How Do Meta-Organizations Make Grand Challenges Actionable? the Case of the Scientific Organization for the Prevention of Adverse Impacts on Vulnerable Marine Ecosystems
To answer this question, we look at a particular grand challenge and a specific type of meta-organization. We choose a grand challenge that has been on the UN agenda since at least 2004, but which has received relatively little public attention. This grand challenge is related to the oceans: the prevention of adverse impacts on vulnerable marine ecosystems (VMEs). The specific type of meta-organization we look at is one that generates knowledge on this topic and makes it available to political decision-makers.
We draw on a single case study and trace how the International Council for the Exploration of the Sea identify VMEs on behalf of its clients. Based on different components of organization as developed by Ahrne and Brunsson, we show how a comparatively abstract and ambiguous Grand Challenge is made actionable and what difficulties arise in this process.
The VME case is particularly suitable because the challenge appears relatively clear in abstract terms, but at the same time poses difficulties in terms of implementation: the definition and identification of VMEs are just as complicated and controversial as the measures to safeguard them.
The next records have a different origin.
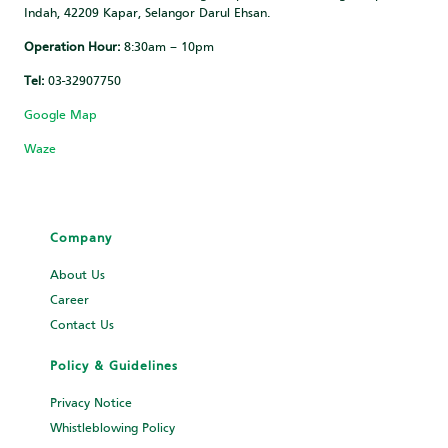
Indah, 42209 Kapar, Selangor Darul Ehsan.
Operation Hour:
8:30am – 10pm
Tel:
03-32907750
Google Map
Waze
Company
About Us
Career
Contact Us
Policy & Guidelines
Privacy Notice
Whistleblowing Policy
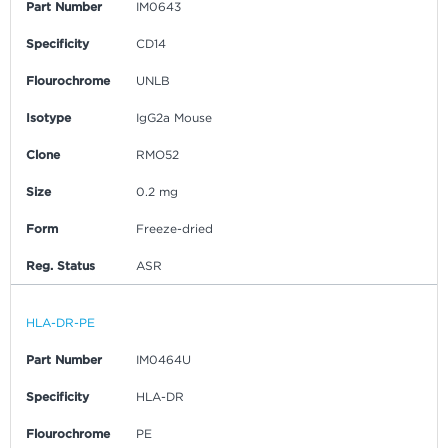
Part Number
IM0643
Specificity
CD14
Flourochrome
UNLB
Isotype
IgG2a Mouse
Clone
RMO52
Size
0.2 mg
Form
Freeze-dried
Reg. Status
ASR
HLA-DR-PE
Part Number
IM0464U
Specificity
HLA-DR
Flourochrome
PE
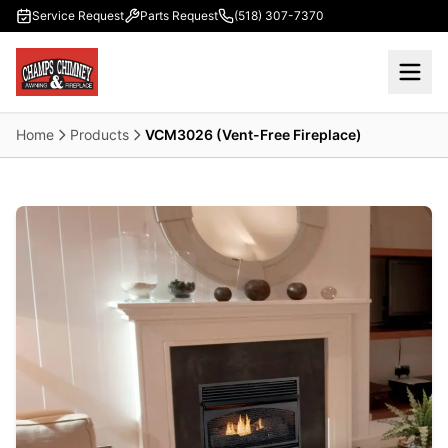
Skip to main content
Service Request
Parts Request
(518) 307-7370
Home
Products
VCM3026 (Vent-Free Fireplace)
Not only political and scientific, but also economic and ecological actors influence this process. Such a constellation almost inevitably leads to ‘unsatisfactory’ compromise solutions, which are quickly criticized for good reasons, but on closer inspection turn out to be more ‘reasonable’ for equally good reasons than is sometimes portrayed. With this in mind, this presentation attempts to provide a rather sober account of organizational processes required for making grand challenges actionable.